Ook ten aanzien van het welstandsaspect blijven er eisen gelden. Doordat ook in de nieuwe regeling is vastgehouden aan de zogenoemde voor-achterkantbenadering, blijven vergunningvrije bouwmogelijkheden voornamelijk beperkt tot het zogenoemde achtererfgebied. De keuze is gemaakt dat in dat achtererfgebied (dat gerekend moet worden tot het privé-domein van mensen) een terughoudender overheid op zijn plaats is. Vergunningvrij bouwen blijft daar binnen bestaande maatvoeringen toegestaan en een verruiming van vergunningvrije bouwmogelijkheden ten opzichte van de nu geldende situatie blijft onderworpen aan de bouwmogelijkheden die het lokale bestemmingsplan biedt. In dit achtererfgebied geldt het lichtere regime van repressief welstandstoezicht. Het uiterlijk van bestaande bouwwerken mag niet in ernstige mate strijdig zijn met redelijke eisen van welstand, beoordeeld aan de hand van de hiertoe opgenomen criteria uit de welstandsnota. Ook de omgevingsvergunningvrije bouwwerken vallen onder dit repressieve welstandsvereiste dat is opgenomen in artikel 12, eerste lid, van de Woningwet. De naleving van dit vereiste kan plaatsvinden door het opleggen van een verplichting tot het treffen van voorzieningen op grond van artikel 13a van de Woningwet. Overigens zijn op diverse punten in de regeling uitzonderingen gemaakt in verband met het door de gemeente te voeren welstandsbeleid. Zo blijft het bouwen in bepaalde aangewezen stroken die grenzen aan het publieke domein vergunningplichtig. Daarmee wordt bijvoorbeeld bereikt dat hoeksituaties – waarbij woningen aan de kop van een rij met de zijgevel direct (zonder zijtuin) grenzen aan de weg of ander openbaar gebied – beter tegen eventuele aantastingen van ruimtelijke kwaliteit zijn beschermd. Het bouwen van bijbehorende bouwwerken binnen deze strook blijft vergunningplichtig en is zodoende onderworpen aan een preventieve toets aan onder meer het bestemmingsplan en de welstandsnota. Dit geldt ook voor situaties waarin de achtergevel direct grenst aan openbaar toegankelijk gebied. Om publiek domein ook in die gevallen voldoende adequaat te kunnen beschermen tegen eventuele aantastingen van ruimtelijke kwaliteit is deze randvoorwaarde gesteld. Voorts is vergunningvrij bouwen niet mogelijk in, op, aan of bij monumenten. Ook kunnen geen uitwendige bouwactiviteiten plaatsvinden bij beschermde stadsof dorpsgezichten als bedoeld in de Monumentenwet 1988.

Ten slotte

Het ontwerp-Besluit omgevingsrecht is inmiddels aangepast in verband met de ingekomen commentaren van gemeenten, provincies, betrokken organisaties van welstand, architecten en het bedrijfsleven, individuele burgers en bedrijven, alsmede in verband met de bovenvermelde motie Boelhouwer/Wiegman. Rekening is gehouden met de vragen die door Tweede en Eerste Kamer zijn gesteld in de voorhangprocedure. Ook de verschuivingen in de bevoegdhedenverdeling in verband met de package deal inzake Mans zijn verwerkt.

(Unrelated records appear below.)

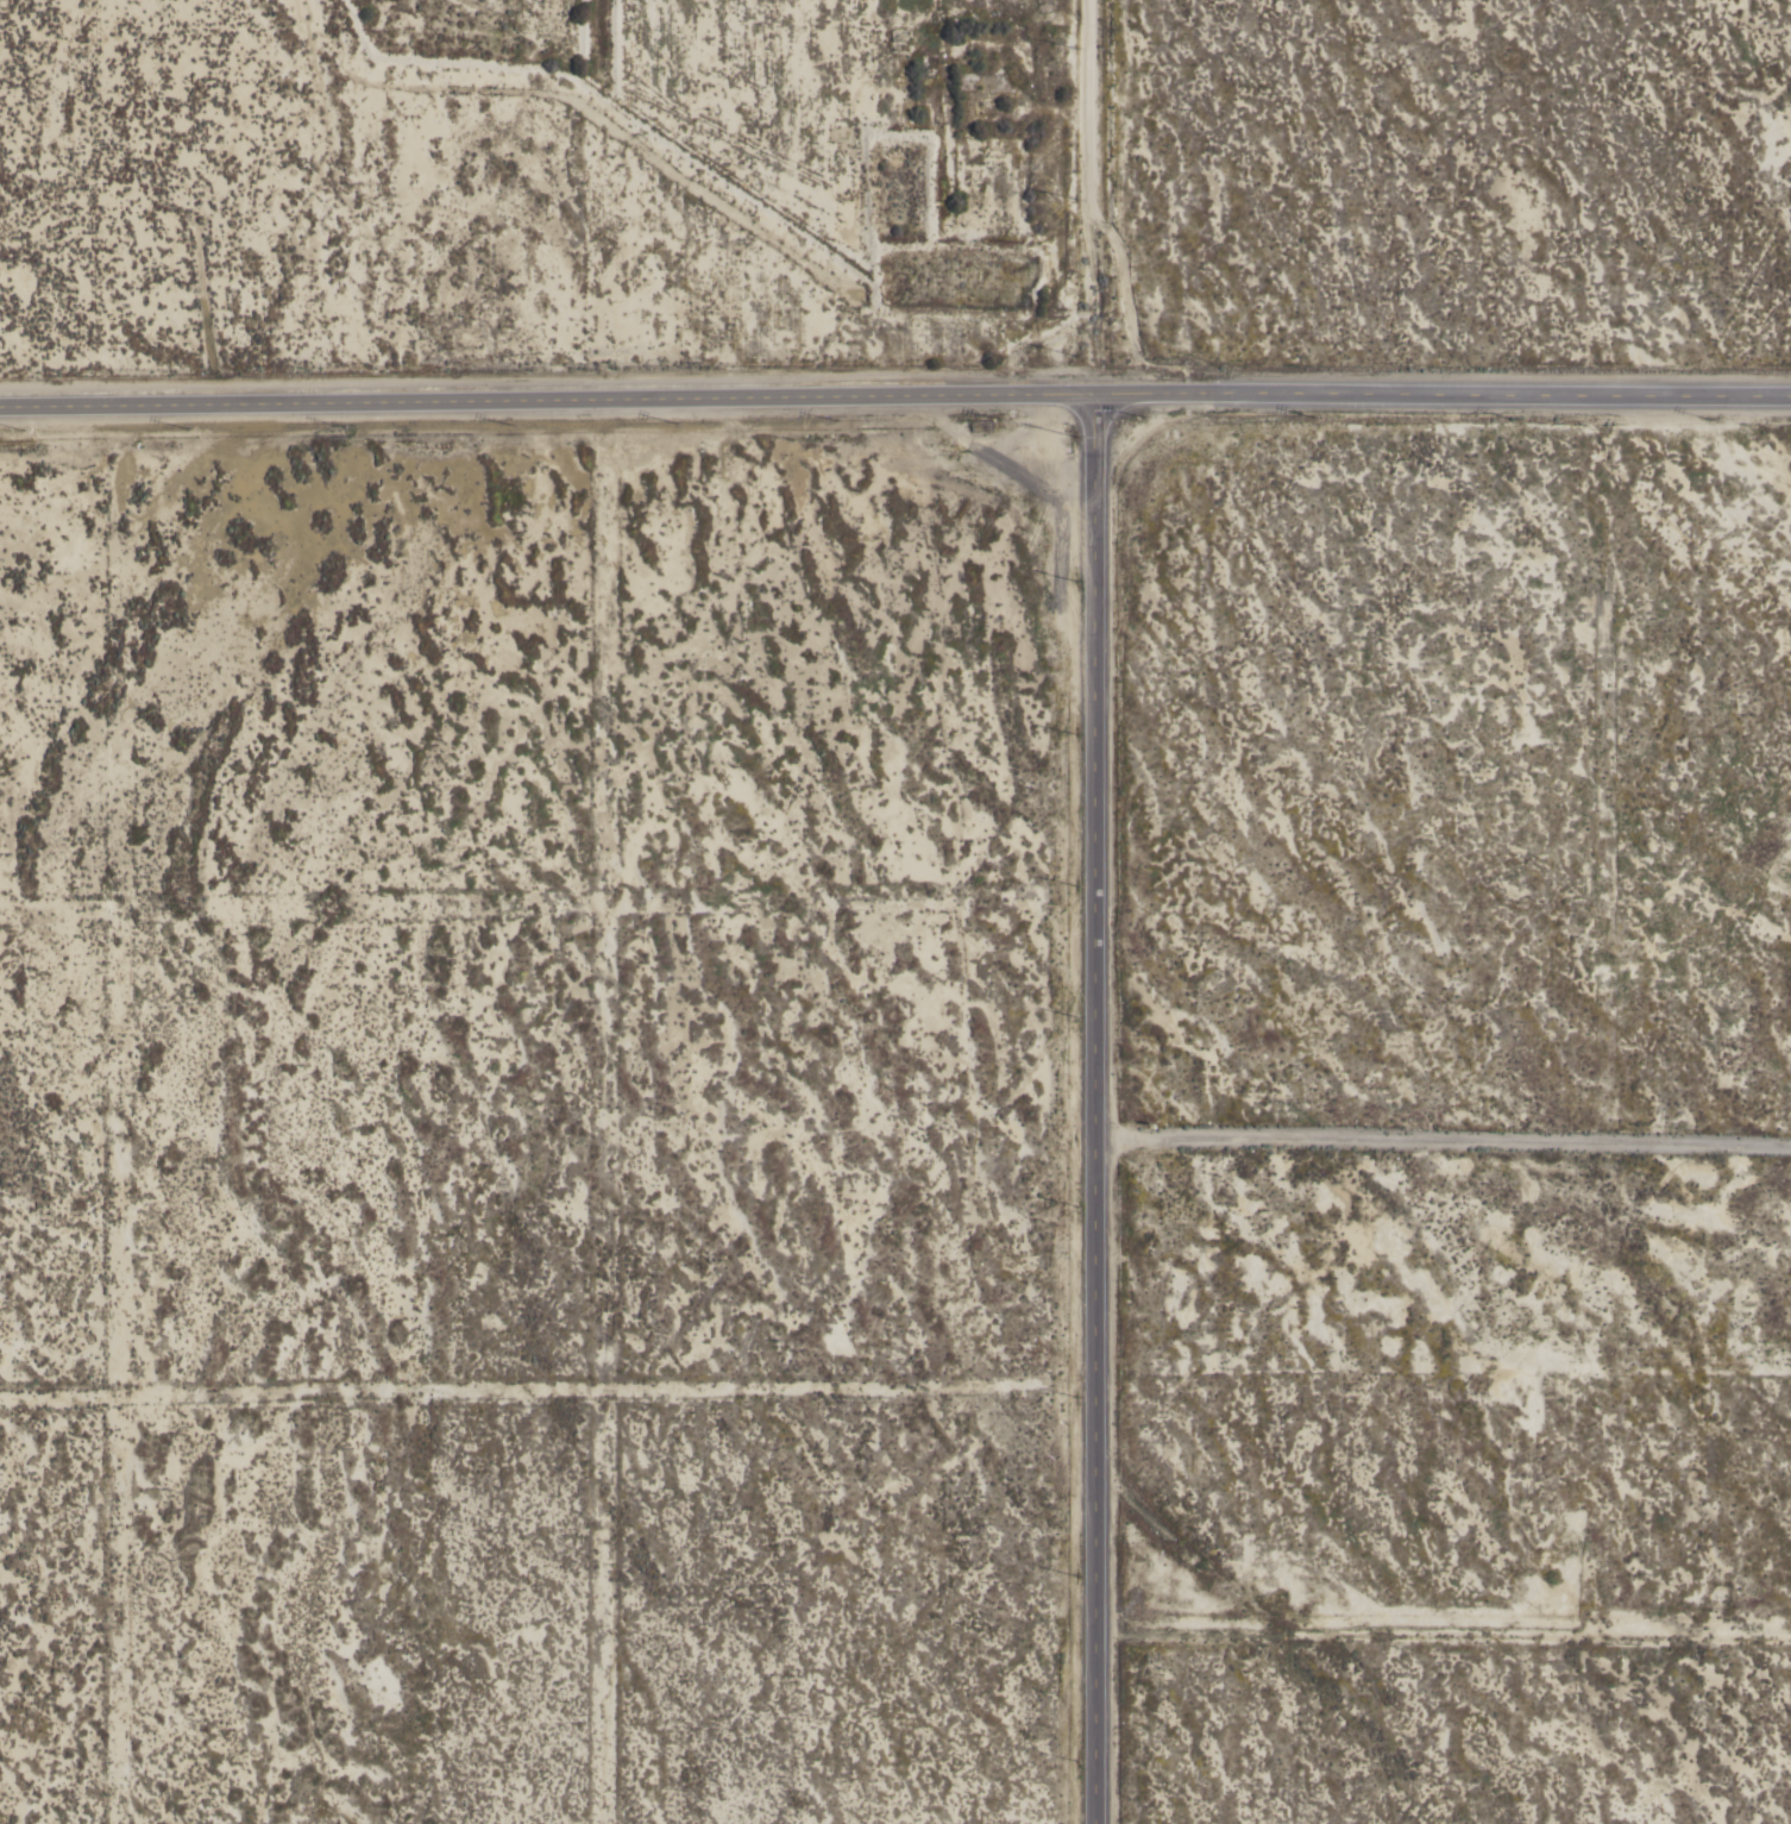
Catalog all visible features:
road: (1099, 201)
road: (1446, 403)
road: (550, 407)
road: (1092, 1113)
road: (1441, 1144)

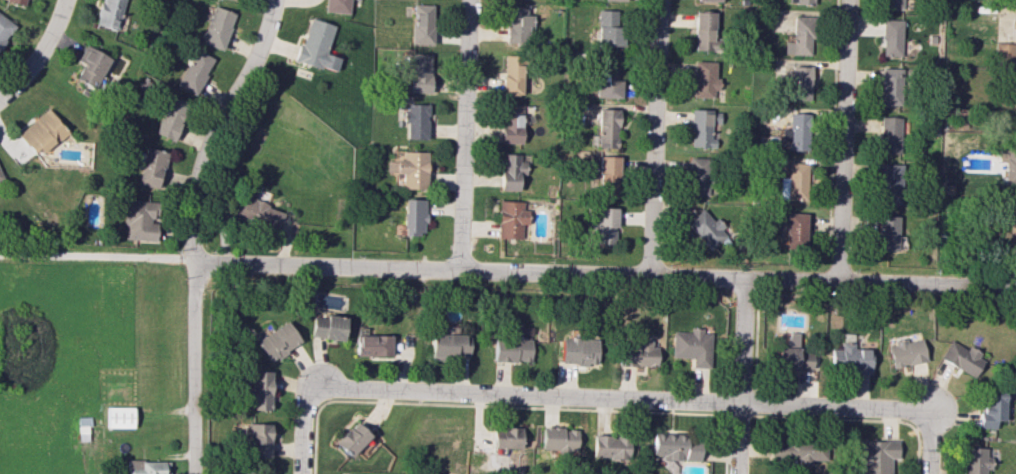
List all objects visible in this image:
building: (614, 0)
building: (708, 0)
building: (19, 1)
building: (801, 1)
building: (894, 4)
building: (337, 6)
building: (110, 13)
building: (422, 23)
building: (517, 24)
building: (218, 27)
building: (4, 28)
building: (604, 28)
building: (704, 30)
building: (800, 36)
building: (892, 37)
building: (317, 45)
building: (1005, 50)
road: (39, 53)
building: (91, 66)
building: (195, 71)
building: (420, 72)
building: (511, 74)
building: (606, 79)
building: (703, 79)
building: (800, 82)
building: (893, 86)
building: (170, 118)
building: (416, 120)
building: (510, 123)
building: (607, 127)
building: (703, 127)
building: (796, 131)
building: (40, 132)
building: (890, 134)
road: (462, 135)
road: (652, 138)
road: (842, 140)
building: (1008, 164)
building: (151, 167)
building: (410, 169)
building: (509, 171)
building: (606, 172)
building: (697, 175)
building: (0, 178)
building: (793, 182)
building: (890, 183)
building: (413, 216)
building: (510, 219)
building: (138, 220)
building: (603, 226)
building: (706, 227)
road: (188, 228)
building: (795, 228)
building: (887, 232)
building: (1012, 232)
road: (95, 255)
road: (604, 274)
building: (327, 326)
building: (792, 338)
building: (277, 341)
building: (373, 345)
building: (446, 345)
building: (691, 346)
building: (510, 349)
building: (577, 350)
building: (905, 352)
building: (636, 353)
building: (961, 358)
road: (739, 376)
building: (258, 390)
road: (636, 398)
building: (991, 410)
building: (119, 416)
road: (305, 420)
building: (506, 437)
building: (258, 438)
building: (351, 438)
building: (555, 438)
road: (928, 444)
building: (610, 446)
building: (673, 447)
building: (803, 451)
building: (876, 456)
building: (973, 460)
building: (146, 467)
building: (238, 472)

Graag wil ik vernemen of er uwerzijds bezwaren bestaan tegen het op korte termijn aanbieden van het gewijzigde ontwerp-Besluit aan de Raad van State.

De minister van Volkshuisvesting, Ruimtelijke Ordening en Milieubeheer,

J. M. Cramer


XNoot
1

De letter M heeft alleen betrekking op wetsvoorstel 30 844.

XNoot
1

De hier bedoelde richtlijn, getiteld «Handreiking kostentoerekening leges en tarieven» is sinds juli 2007 beschikbaar.